Evolutionary algorithms and weighting strategies for feature selection in predictive data mining
Abstract
The improvements in Deoxyribonucleic Acid (DNA) microarray technology mean
that thousands of genes can be profiled simultaneously in a quick and efficient manner.
DNA microarrays are increasingly being used for prediction and early diagnosis
in cancer treatment. Feature selection and classification play a pivotal role in this
process. The correct identification of an informative subset of genes may directly
lead to putative drug targets. These genes can also be used as an early diagnosis or
predictive tool. However, the large number of features (many thousands) present in
a typical dataset present a formidable barrier to feature selection efforts.
Many approaches have been presented in literature for feature selection in such
datasets. Most of them use classical statistical approaches (e.g. correlation). Classical
statistical approaches, although fast, are incapable of detecting non-linear interactions
between features of interest. By default, Evolutionary Algorithms (EAs)

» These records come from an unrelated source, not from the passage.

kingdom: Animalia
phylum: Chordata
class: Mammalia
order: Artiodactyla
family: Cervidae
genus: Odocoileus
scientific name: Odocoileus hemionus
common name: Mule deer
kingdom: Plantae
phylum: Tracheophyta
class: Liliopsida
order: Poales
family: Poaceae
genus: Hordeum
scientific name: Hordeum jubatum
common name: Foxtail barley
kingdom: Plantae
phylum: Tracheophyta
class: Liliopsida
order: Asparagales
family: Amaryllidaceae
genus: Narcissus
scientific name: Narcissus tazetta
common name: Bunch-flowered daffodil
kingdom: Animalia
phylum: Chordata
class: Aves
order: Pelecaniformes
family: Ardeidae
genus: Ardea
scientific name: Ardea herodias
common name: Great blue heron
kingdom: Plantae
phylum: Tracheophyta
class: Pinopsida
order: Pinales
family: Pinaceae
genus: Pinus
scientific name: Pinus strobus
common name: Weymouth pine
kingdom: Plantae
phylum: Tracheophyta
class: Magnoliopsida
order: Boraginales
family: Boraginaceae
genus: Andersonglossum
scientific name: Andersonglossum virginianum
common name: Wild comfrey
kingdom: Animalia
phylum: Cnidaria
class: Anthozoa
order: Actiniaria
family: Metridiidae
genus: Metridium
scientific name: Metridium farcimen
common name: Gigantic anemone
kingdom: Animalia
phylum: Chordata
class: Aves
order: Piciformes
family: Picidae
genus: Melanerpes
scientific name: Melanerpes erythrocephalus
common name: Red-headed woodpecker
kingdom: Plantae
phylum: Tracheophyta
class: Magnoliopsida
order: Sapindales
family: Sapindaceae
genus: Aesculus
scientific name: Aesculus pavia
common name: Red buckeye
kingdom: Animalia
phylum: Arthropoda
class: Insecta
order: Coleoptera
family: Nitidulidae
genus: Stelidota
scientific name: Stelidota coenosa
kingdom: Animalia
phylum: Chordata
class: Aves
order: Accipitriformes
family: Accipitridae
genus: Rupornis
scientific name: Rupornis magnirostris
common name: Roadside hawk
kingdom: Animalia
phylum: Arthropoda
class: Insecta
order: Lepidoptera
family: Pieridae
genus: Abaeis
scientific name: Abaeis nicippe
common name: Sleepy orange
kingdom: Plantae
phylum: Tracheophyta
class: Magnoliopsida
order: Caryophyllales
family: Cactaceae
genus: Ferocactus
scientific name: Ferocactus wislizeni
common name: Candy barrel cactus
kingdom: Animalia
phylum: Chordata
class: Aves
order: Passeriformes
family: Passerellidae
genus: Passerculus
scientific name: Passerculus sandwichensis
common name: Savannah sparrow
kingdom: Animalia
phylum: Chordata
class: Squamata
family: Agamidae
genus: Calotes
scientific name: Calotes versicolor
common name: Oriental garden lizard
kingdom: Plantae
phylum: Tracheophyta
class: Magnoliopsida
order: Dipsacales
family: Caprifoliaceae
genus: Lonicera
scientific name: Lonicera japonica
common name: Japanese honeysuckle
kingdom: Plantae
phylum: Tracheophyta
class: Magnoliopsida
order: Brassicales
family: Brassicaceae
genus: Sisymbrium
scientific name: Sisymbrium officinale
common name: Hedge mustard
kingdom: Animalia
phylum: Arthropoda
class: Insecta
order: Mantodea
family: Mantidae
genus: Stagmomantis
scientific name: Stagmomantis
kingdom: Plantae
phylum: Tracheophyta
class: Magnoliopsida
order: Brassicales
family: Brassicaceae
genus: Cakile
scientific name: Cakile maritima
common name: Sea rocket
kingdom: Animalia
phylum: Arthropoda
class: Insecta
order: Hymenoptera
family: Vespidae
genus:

are capable of taking non-linear interactions into account. Therefore, EAs are very
promising for feature selection in such datasets.
It has been shown that dimensionality reduction increases the efficiency of feature
selection in large and noisy datasets such as DNA microarray data. The two-phase
Evolutionary Algorithm/k-Nearest Neighbours (EA/k-NN) algorithm is a promising
approach that carries out initial dimensionality reduction as well as feature selection
and classification.
This thesis further investigates the two-phase EA/k-NN algorithm and also introduces
an adaptive weights scheme for the k-Nearest Neighbours (k-NN) classifier.
It also introduces a novel weighted centroid classification technique and a correlation
guided mutation approach. Results show that the weighted centroid approach
is capable of out-performing the EA/k-NN algorithm across five large biomedical
datasets. It also identifies promising new areas of research that would complement
the techniques introduced and investigated.